Saved data entries:
**********
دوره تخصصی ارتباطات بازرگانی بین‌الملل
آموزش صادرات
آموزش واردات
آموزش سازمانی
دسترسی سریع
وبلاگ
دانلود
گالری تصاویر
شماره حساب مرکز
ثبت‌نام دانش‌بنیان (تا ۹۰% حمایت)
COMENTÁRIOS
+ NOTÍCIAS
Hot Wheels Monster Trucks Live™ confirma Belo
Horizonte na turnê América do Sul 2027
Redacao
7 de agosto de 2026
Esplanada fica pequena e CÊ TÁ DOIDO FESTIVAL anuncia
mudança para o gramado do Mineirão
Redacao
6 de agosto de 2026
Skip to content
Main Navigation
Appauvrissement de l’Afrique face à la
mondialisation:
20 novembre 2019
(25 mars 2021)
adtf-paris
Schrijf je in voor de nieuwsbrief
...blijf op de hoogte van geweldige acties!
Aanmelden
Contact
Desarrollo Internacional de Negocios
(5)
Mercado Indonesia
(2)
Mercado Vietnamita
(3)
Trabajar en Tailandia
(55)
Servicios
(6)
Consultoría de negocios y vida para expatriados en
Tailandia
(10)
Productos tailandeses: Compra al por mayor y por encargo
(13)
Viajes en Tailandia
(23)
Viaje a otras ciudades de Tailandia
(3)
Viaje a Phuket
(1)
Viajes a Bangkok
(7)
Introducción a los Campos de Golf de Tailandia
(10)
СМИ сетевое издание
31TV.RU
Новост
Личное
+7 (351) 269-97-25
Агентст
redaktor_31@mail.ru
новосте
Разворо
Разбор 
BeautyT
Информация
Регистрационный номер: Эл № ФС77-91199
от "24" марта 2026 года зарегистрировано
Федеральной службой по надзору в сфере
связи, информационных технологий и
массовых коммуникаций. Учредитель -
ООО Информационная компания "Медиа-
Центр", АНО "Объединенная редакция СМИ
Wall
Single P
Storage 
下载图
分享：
**********
Reproduce every line of the records above, character for character, without changing, adding, or omitting anything.

REPLY TO THE EXERCISE>
دوره تخصصی ارتباطات بازرگانی بین‌الملل
آموزش صادرات
آموزش واردات
آموزش سازمانی
دسترسی سریع
وبلاگ
دانلود
گالری تصاویر
شماره حساب مرکز
ثبت‌نام دانش‌بنیان (تا ۹۰% حمایت)
COMENTÁRIOS
+ NOTÍCIAS
Hot Wheels Monster Trucks Live™ confirma Belo
Horizonte na turnê América do Sul 2027
Redacao
7 de agosto de 2026
Esplanada fica pequena e CÊ TÁ DOIDO FESTIVAL anuncia
mudança para o gramado do Mineirão
Redacao
6 de agosto de 2026
Skip to content
Main Navigation
Appauvrissement de l’Afrique face à la
mondialisation:
20 novembre 2019
(25 mars 2021)
adtf-paris
Schrijf je in voor de nieuwsbrief
...blijf op de hoogte van geweldige acties!
Aanmelden
Contact
Desarrollo Internacional de Negocios
(5)
Mercado Indonesia
(2)
Mercado Vietnamita
(3)
Trabajar en Tailandia
(55)
Servicios
(6)
Consultoría de negocios y vida para expatriados en
Tailandia
(10)
Productos tailandeses: Compra al por mayor y por encargo
(13)
Viajes en Tailandia
(23)
Viaje a otras ciudades de Tailandia
(3)
Viaje a Phuket
(1)
Viajes a Bangkok
(7)
Introducción a los Campos de Golf de Tailandia
(10)
СМИ сетевое издание
31TV.RU
Новост
Личное
+7 (351) 269-97-25
Агентст
redaktor_31@mail.ru
новосте
Разворо
Разбор 
BeautyT
Информация
Регистрационный номер: Эл № ФС77-91199
от "24" марта 2026 года зарегистрировано
Федеральной службой по надзору в сфере
связи, информационных технологий и
массовых коммуникаций. Учредитель -
ООО Информационная компания "Медиа-
Центр", АНО "Объединенная редакция СМИ
Wall
Single P
Storage 
下载图
分享：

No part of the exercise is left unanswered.